(Beginning of Supplied data)

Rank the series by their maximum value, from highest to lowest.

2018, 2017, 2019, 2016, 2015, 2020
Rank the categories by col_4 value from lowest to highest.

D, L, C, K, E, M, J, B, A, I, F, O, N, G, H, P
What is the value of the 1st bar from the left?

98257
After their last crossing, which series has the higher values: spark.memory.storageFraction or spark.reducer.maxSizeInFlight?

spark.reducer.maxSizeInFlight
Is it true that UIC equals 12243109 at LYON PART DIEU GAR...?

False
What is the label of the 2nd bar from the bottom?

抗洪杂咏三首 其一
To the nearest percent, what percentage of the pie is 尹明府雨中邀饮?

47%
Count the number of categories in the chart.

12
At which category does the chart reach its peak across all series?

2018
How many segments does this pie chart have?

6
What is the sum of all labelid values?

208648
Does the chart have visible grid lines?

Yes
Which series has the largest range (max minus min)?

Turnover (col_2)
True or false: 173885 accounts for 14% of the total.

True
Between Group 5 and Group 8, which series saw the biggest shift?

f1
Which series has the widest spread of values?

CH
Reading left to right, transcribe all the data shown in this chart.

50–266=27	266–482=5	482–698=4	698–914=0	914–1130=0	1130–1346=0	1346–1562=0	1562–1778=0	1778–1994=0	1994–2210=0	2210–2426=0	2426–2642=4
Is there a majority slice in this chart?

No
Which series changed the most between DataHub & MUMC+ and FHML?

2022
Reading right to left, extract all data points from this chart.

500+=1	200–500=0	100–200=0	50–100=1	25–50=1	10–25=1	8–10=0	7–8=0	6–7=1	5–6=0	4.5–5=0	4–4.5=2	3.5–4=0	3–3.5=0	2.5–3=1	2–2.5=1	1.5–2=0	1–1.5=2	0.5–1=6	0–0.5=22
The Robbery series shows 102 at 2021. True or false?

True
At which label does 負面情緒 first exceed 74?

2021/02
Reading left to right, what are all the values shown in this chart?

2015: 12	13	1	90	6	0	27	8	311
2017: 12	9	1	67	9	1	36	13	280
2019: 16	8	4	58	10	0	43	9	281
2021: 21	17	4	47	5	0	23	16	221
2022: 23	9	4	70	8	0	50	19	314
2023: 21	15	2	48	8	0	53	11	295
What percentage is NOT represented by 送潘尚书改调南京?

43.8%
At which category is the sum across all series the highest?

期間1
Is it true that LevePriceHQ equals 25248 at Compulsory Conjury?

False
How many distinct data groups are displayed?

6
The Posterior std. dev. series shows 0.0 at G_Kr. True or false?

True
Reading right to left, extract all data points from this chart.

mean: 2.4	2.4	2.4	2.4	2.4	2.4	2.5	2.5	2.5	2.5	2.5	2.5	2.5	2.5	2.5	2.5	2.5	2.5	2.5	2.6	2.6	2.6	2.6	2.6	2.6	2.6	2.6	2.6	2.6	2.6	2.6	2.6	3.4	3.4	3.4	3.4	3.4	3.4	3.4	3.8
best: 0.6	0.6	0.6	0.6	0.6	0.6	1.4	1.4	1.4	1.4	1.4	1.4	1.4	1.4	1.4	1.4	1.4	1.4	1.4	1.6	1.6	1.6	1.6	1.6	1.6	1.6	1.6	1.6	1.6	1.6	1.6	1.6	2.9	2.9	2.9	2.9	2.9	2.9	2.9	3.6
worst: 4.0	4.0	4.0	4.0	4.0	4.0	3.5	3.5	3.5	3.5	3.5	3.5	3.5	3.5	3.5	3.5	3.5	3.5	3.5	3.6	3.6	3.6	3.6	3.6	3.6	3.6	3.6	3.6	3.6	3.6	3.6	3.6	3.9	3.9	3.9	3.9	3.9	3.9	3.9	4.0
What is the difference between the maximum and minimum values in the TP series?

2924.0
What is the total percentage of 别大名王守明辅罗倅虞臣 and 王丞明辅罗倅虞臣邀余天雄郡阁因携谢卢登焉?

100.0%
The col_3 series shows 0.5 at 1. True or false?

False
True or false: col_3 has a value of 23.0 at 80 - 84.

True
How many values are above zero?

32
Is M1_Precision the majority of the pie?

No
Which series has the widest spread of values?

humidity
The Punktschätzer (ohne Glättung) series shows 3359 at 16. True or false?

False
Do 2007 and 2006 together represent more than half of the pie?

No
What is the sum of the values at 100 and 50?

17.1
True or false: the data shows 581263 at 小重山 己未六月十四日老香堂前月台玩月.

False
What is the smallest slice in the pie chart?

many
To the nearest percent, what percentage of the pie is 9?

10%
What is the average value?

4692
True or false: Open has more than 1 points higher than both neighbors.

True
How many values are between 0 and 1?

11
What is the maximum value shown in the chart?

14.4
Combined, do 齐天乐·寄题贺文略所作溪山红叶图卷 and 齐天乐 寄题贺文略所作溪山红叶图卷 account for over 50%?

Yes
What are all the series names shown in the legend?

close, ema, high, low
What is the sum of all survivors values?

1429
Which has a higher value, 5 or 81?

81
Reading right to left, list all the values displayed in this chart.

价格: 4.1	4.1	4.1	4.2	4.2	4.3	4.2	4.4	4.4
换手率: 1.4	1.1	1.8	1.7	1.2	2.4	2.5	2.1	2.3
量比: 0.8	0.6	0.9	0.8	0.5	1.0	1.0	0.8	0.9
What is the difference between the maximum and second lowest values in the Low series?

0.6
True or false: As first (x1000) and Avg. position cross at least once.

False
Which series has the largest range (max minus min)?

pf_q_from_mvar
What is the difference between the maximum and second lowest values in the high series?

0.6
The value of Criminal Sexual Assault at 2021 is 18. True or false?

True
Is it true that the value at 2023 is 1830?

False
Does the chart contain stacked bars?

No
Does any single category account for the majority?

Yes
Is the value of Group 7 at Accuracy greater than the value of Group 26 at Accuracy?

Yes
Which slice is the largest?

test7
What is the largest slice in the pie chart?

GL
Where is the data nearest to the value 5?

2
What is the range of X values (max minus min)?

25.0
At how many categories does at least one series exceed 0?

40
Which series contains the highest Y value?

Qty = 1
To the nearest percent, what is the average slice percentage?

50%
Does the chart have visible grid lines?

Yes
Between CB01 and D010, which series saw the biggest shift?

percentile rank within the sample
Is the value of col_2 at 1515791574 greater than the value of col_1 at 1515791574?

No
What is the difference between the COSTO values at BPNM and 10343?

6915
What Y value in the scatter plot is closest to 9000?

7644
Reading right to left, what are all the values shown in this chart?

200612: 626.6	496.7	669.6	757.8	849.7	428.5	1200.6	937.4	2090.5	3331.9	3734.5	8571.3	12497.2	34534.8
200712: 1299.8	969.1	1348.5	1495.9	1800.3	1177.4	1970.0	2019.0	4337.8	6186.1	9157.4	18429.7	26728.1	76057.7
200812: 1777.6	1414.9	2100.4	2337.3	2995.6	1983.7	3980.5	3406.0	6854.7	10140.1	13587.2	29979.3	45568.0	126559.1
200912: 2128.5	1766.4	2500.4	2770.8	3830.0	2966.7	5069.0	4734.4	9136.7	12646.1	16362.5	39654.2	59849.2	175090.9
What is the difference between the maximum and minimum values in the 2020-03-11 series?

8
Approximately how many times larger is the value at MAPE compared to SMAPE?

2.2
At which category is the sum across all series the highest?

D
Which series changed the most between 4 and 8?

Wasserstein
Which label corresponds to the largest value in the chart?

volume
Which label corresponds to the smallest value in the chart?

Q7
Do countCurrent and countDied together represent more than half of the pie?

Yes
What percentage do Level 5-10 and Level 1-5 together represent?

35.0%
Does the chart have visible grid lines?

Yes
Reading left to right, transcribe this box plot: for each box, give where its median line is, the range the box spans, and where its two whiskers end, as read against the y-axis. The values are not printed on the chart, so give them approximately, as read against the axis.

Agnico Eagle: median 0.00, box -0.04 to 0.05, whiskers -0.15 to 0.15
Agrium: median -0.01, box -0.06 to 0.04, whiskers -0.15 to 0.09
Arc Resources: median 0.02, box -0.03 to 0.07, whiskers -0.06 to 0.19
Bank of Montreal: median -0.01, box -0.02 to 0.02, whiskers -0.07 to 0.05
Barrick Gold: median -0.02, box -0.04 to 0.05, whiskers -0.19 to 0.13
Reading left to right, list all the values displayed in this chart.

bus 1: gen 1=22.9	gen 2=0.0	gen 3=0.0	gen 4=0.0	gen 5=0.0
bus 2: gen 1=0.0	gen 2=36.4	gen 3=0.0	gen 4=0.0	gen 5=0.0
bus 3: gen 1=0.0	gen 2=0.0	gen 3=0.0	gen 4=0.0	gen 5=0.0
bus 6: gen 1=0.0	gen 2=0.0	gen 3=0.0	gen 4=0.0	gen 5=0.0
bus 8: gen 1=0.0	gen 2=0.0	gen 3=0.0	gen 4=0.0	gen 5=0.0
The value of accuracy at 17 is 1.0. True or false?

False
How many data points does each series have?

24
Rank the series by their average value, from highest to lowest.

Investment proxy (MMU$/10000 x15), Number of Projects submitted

(End of Supplied data)

Activity ->
Pull out every line of the listing above that contains the string "lowest", treating case as significant.

Exercise output ->
Rank the series by their maximum value, from highest to lowest.
Rank the categories by col_4 value from lowest to highest.
What is the difference between the maximum and second lowest values in the Low series?
What is the difference between the maximum and second lowest values in the high series?
Rank the series by their average value, from highest to lowest.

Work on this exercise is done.